SPIN TRAP PROTECTION AGAINST LEAD INDUCED OTOTOXICITIES

U.Tuncel, L.Yang, R O.Jones, W.J.Clerici

Ankara Numunune Hospital

Ankara-Turkey

Lead exposures damage various organ systems including that of the inner ear. This study investigated the differential ototoxicities induced by exposures to solutions containing lead acetate (LA) and tetraethyl lead (TEL) of equivalent Pb content, and the efficacy of alpha-phenyl-teri-butyl-nitrone (PBN) a spin trap for reactive oxygen species (ROS), to prevent the cochlear dysfunction induced by these agents.

Anaesthetized guinea pigs were surgically prepared and baseline compound action potential (CAP) thresholds and 1.0 mV RMS cochlear Microphonics (CM) isopotential curve values to 11 pure tone frequencies were recorded. The animals (n=5l group) were administered PBN (100 mg/kg, ip) or an equal volume of 0.9% saline, followed in 30 min. by an ip injection of LA (50 mg/kg), TEL (42.7 mg/kg) or an equal volume of a vehicle. CM and CAP responses were recorded 120 min later and changes in cochlear functions were evaluated.

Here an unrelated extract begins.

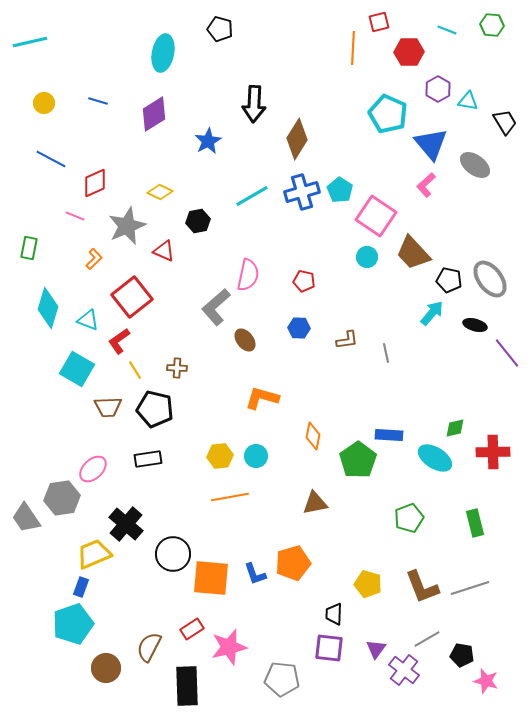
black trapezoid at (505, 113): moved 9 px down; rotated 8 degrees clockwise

Group mean CAP threshold values did not differ significantly (p>0.5) between pre and post exposure in control groups. Mean CAP threshold shifts in the group receiving saline followed by LA were greater than shifts in control animals at mid-high frequencies. Group mean CAP shift values in guinea pigs receiving PBN prior to LA were not significantly different from values in animals receiving saline prior to LA at ally frequency. CAP threshold shifts in the group receiving saline prior to TEL were significantly greater than those in the control groups at 12 to 30 kHz and also greater than those in the group receiving saline followed by LA, indicating that TEL was more ototoxic than was LA of equal Pb content. Mean CAP threshold shifts were significantly smaller for mid-high frequencies in the group receiving PBN prior to TEL than in the group receiving saline prior to TEL.CM shift values did not differ significantly among any of the groups (p>0.5). These data suggest that under these conditions organic lead is more ototoxic than inorganic lead, and that, ROS generation may be partially responsible for TEL induced CAP threshold disruption.

Supported by Ankara Numune Hospital, the Division of O-HNS, UK.